ACTION ITEM: Repeat the records exactly. Leave out the pictures.

Items from a data source:

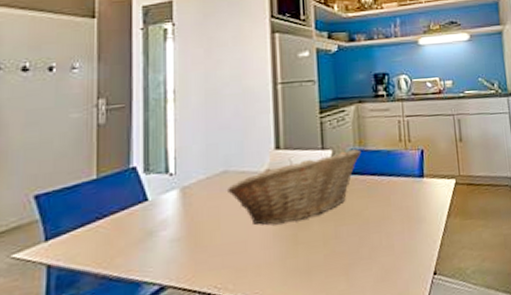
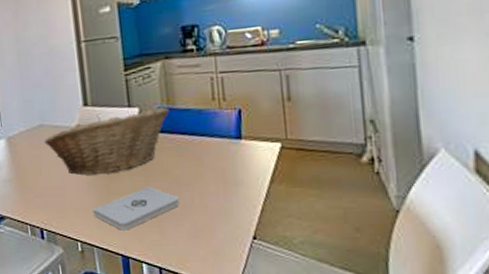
notepad: none [277,231,368,284] -> present [92,187,180,230]

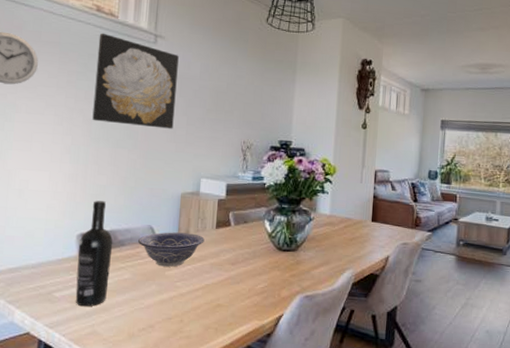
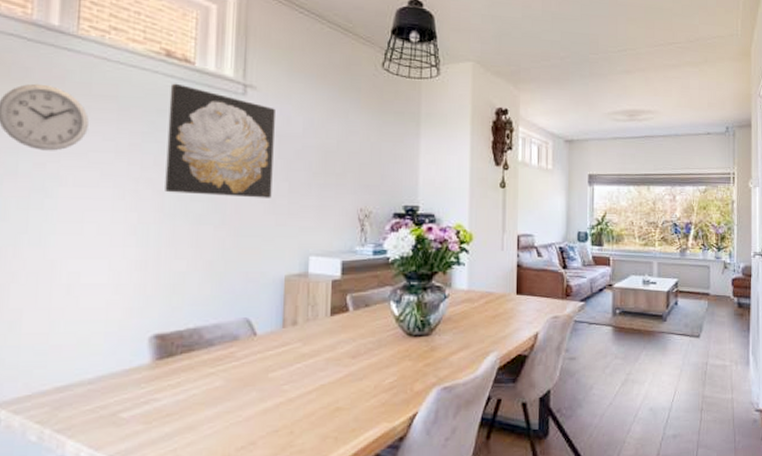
wine bottle: present [75,201,113,307] -> none [149,292,199,428]
decorative bowl: present [138,232,205,267] -> none [231,324,317,368]

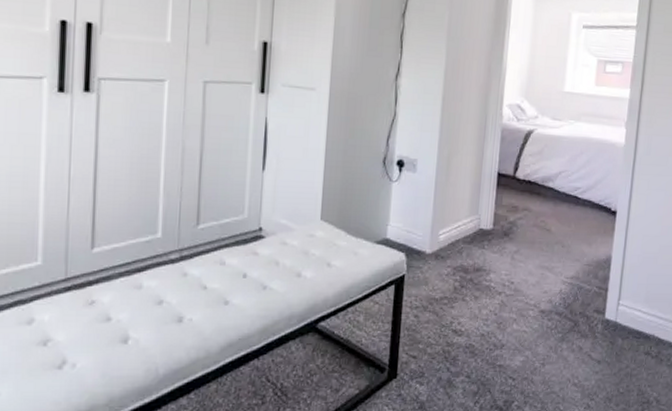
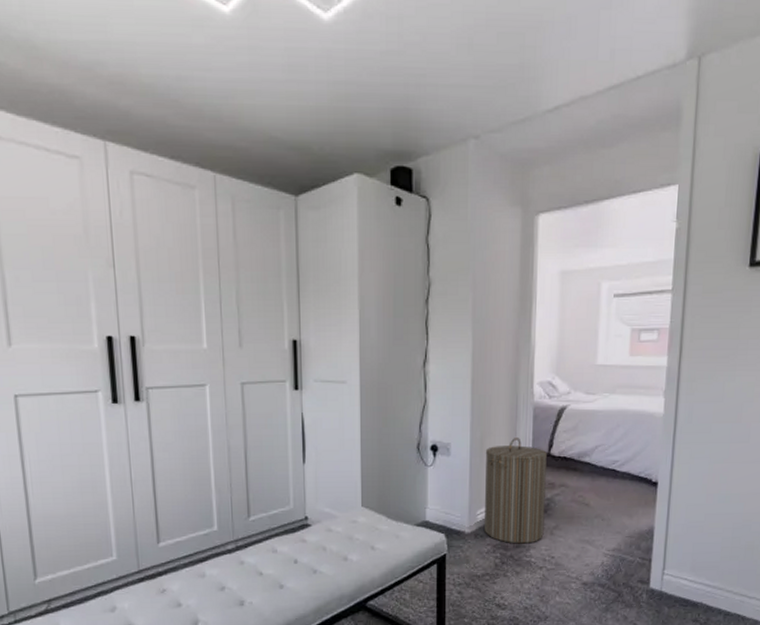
laundry hamper: none [446,158,512,267] -> present [485,438,547,544]

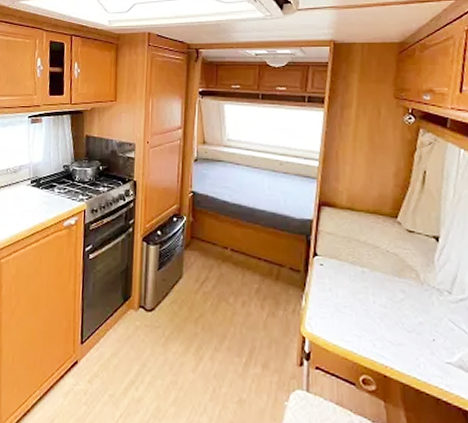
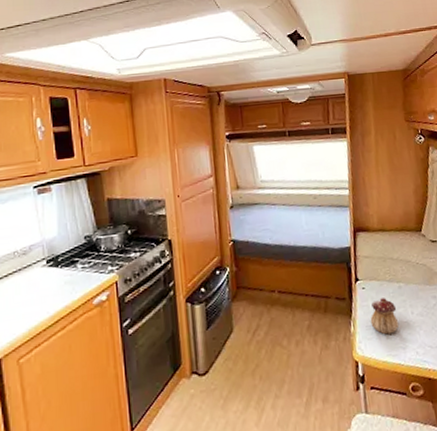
teapot: none [324,279,357,319] -> present [370,298,399,335]

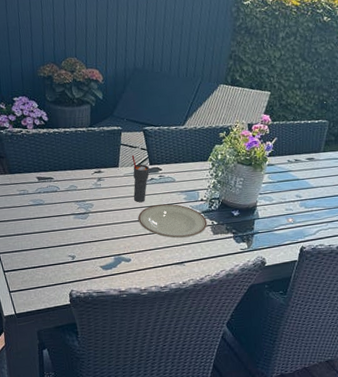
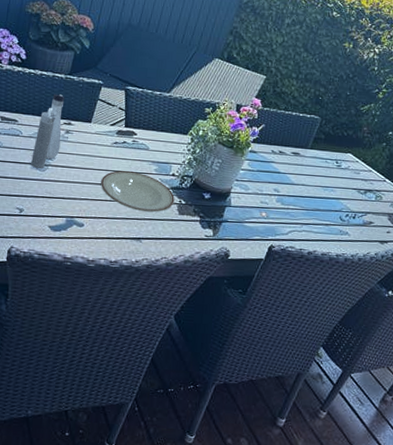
water bottle: none [72,146,96,218] -> present [31,94,65,169]
cup: present [131,154,150,203] -> none [100,112,124,166]

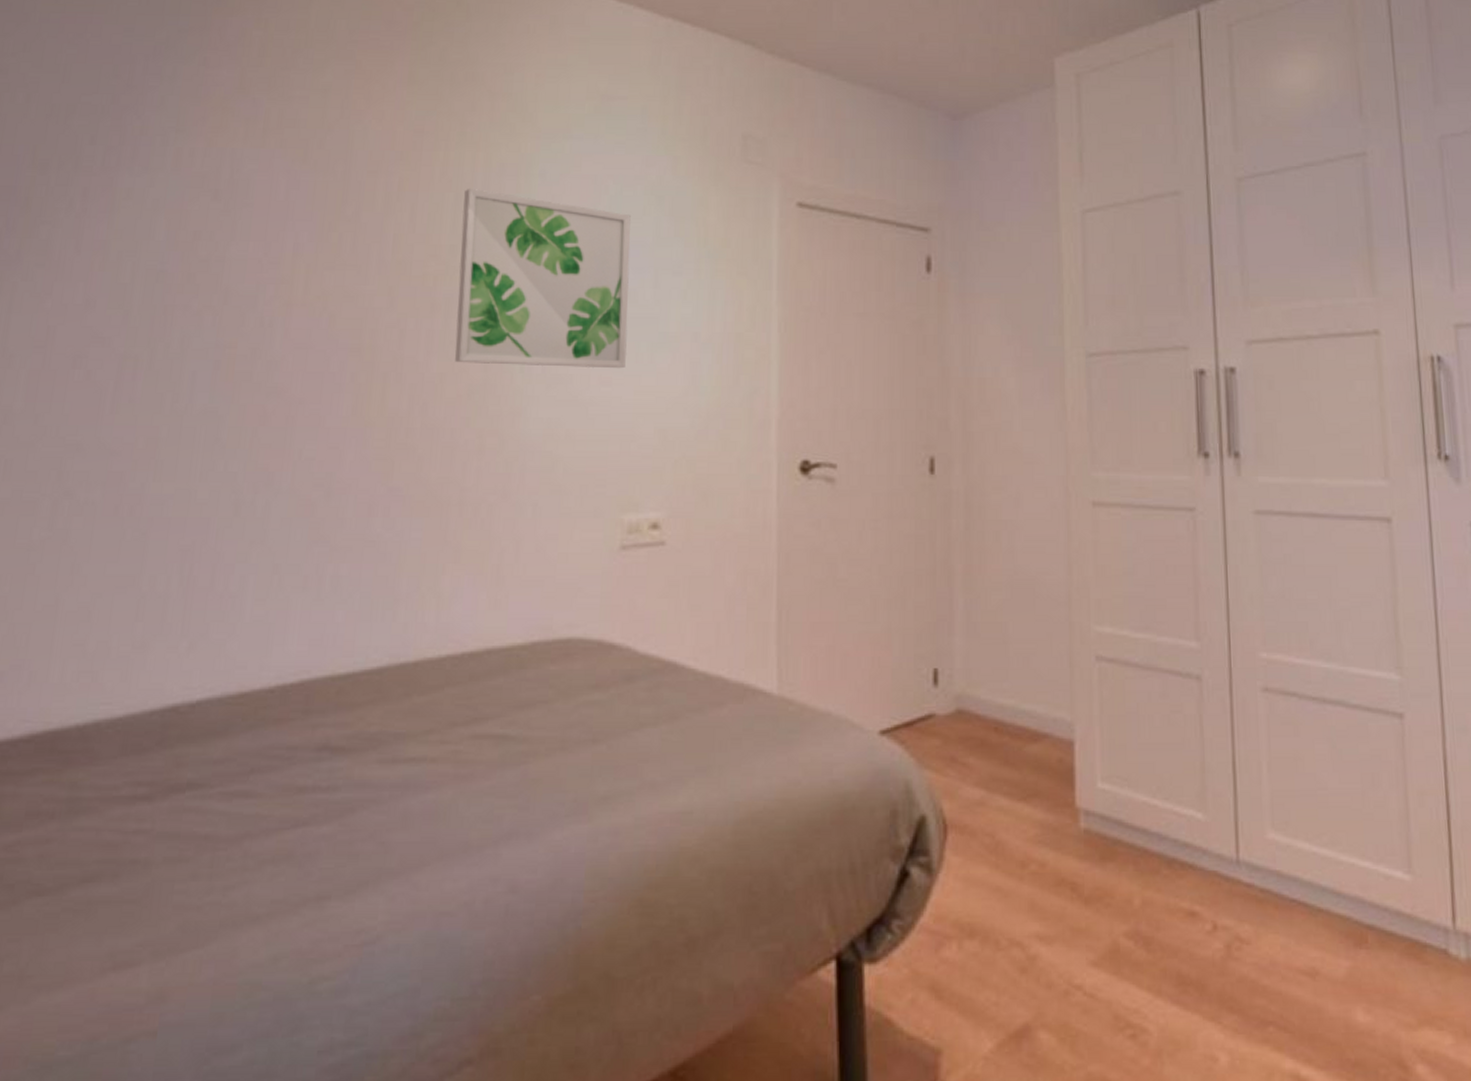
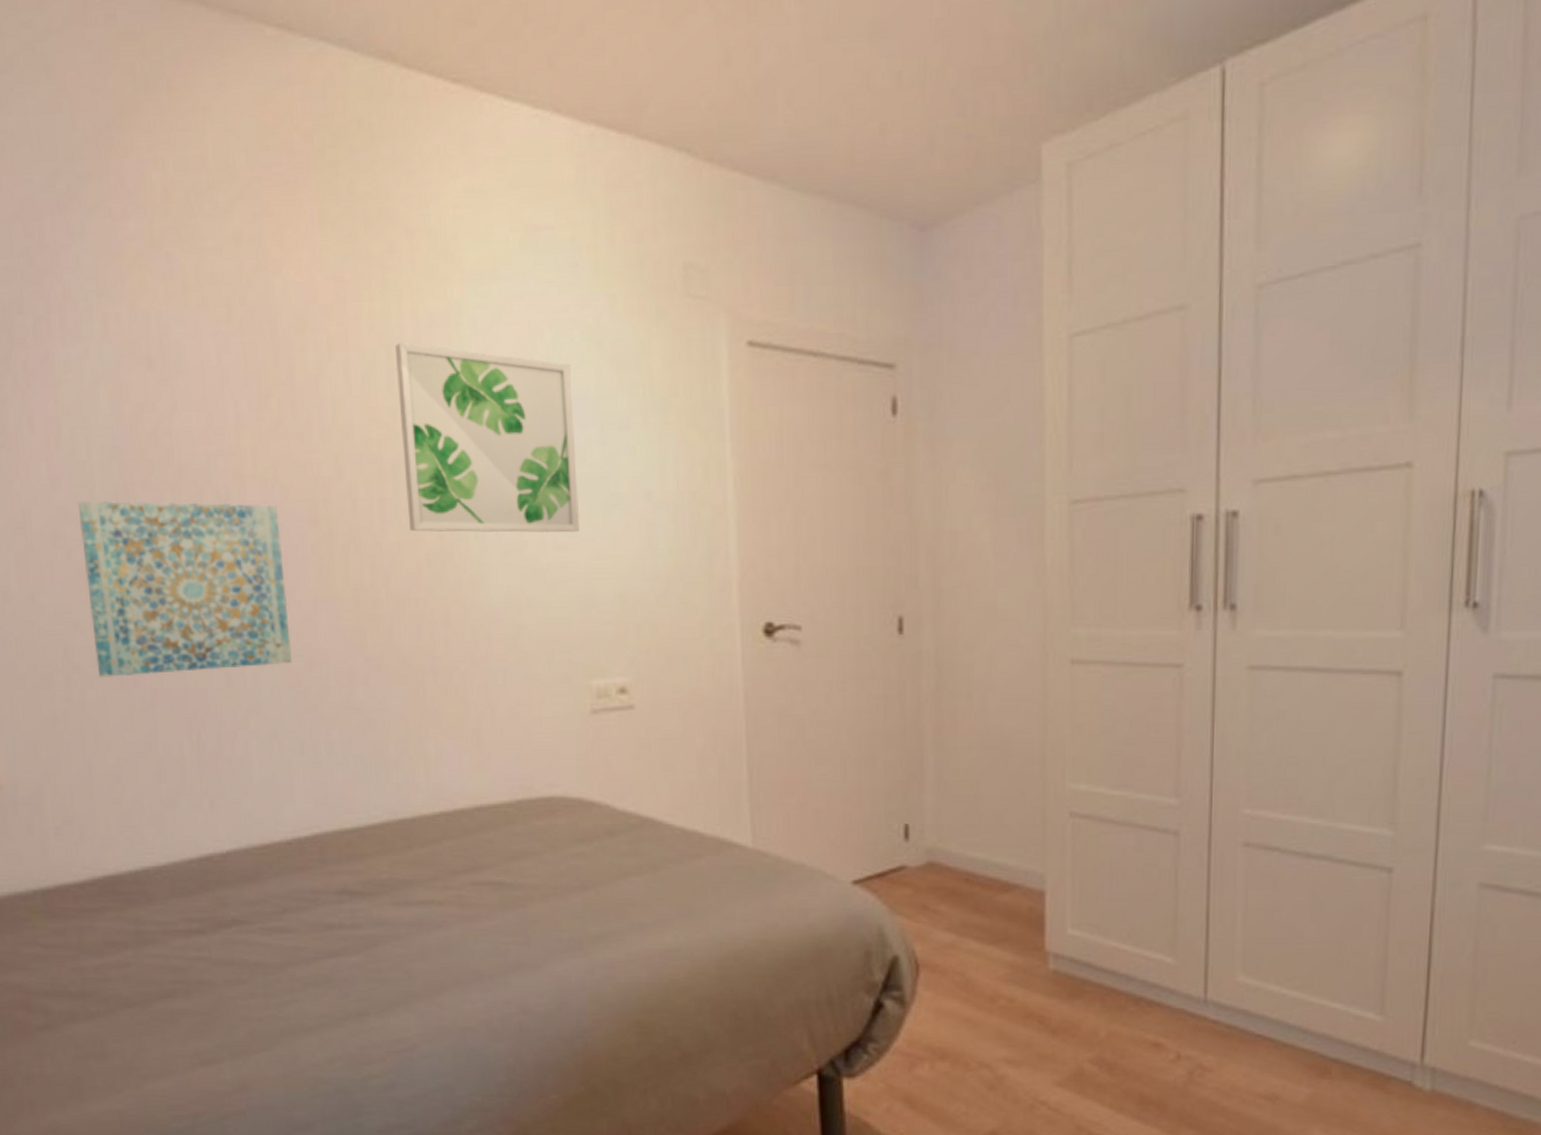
wall art: none [91,322,321,504] -> present [78,500,292,677]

REPLY:
notepad: none [277,231,368,284] -> present [92,187,180,230]

wine bottle: present [75,201,113,307] -> none [149,292,199,428]
decorative bowl: present [138,232,205,267] -> none [231,324,317,368]

laundry hamper: none [446,158,512,267] -> present [485,438,547,544]

teapot: none [324,279,357,319] -> present [370,298,399,335]

water bottle: none [72,146,96,218] -> present [31,94,65,169]
cup: present [131,154,150,203] -> none [100,112,124,166]

wall art: none [91,322,321,504] -> present [78,500,292,677]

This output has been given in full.